Today, the IOC, and the UN refugee agency, UNHCR, are mixing oil with vinegar. To put it more clearly, they are making themselves accomplices of the aggressive and criminal policy of the United States against Cuba, which has used the theft of talent and organized irregular migration – with all its human cost on top, because life does not interest them -, with the aim of discrediting it, attacking one of its great conquests: its sports movement.
Since 2016, the IOC, in a beautiful and humane initiative, created the Olympic Refugee Team (EOR). The first retinue participated in the Games of that year, in Rio de Janeiro; the second, in Tokyo-2020, and Paris will host the third. It is a delegation made up basically of young people uprooted by war or persecuted for reasons of ethnicity, religion, nationality, membership of a particular social group or political opinions.
For more than 75 years, the Palestinian people have been victims of this persecution, violence and death. What is happening in Gaza today is happening in full view of the world, and the displaced people in Rafah make up half of the population of that region. But in none of the three editions has a Palestinian been in the EOR.
In the three rosters, including the one that will participate in the French capital, there are 75 athletes; 58 of them, 77%, reside in countries of the developed world. Of those who will go to the City of Light, only three live in underdeveloped nations.
Then, the presence of two Cuban athletes in the EOR is not serious, because it is based on a lie: Fernando Dayán Jorge, Olympic champion in Tokyo-2020, in canoeing, and Ramiro Mora Romero, in weightlifting.
Can one be a refugee, according to the concept of the United Nations, and be an Olympic, World, Pan-American and Central American and Caribbean champion, at only 22 years of age? Can one achieve that being a persecuted or uprooted by war? The IOC and the UNHCR are wrong or lend themselves to the farce against Cuba, which defends the Olympic Refugee Team, because it should be an expression of peace through sport, one of the noblest ideas in the face of the injustice that these people live.
Cuba has not claimed the presence of its nationals with other delegations, when they comply with the provisions of the Olympic Charter. But not only that, it has helped, as it has just done with the Chilean wrestling team, the preparation of those who were born in its entrails and now compete for that geography, as the gladiator Yasmani Acosta. Cuba proudly receives the dedication of those who live abroad and wear the national jersey, as did the baseball Team Asere.

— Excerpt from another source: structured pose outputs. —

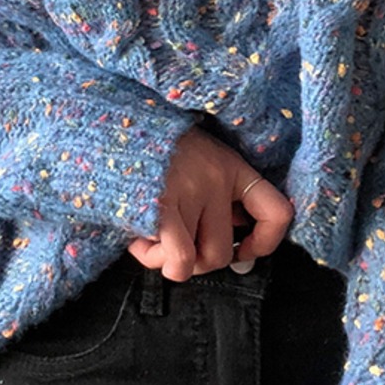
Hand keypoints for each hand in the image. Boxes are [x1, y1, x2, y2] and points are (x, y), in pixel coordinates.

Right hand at [126, 125, 293, 279]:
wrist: (108, 123)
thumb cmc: (149, 150)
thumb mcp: (195, 162)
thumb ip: (216, 201)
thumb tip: (238, 254)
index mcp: (231, 166)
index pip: (277, 213)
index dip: (264, 243)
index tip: (242, 251)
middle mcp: (217, 179)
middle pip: (222, 253)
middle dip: (195, 261)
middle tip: (173, 244)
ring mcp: (192, 191)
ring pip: (196, 261)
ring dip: (168, 261)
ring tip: (150, 238)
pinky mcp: (163, 205)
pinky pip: (179, 260)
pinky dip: (157, 261)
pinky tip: (140, 242)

What it does not accept, and that is why it denounces it, is manipulation. We Cubans are not surprised that campaigns against our country are fed, but the fact that the International Olympic Committee and the United Nations High Commissioner for Refugees appear in these dirty maneuvers is outrageous.
It is not Cuba that uses sports as politics, it is the empire defeated for 65 years that resents that, after wanting to starve it to death, to leave it without fuel, to speculate with its finances against an entire people, a black man like Mijaín López, or one like Idalys Ortiz rises to the top of the podium, reserved for the rich world, for those who exploit.
The Olympic Charter states that: “As sport is an activity that is part of society, sports organizations within the Olympic Movement must apply the principle of political neutrality”. But this is the most violated precept.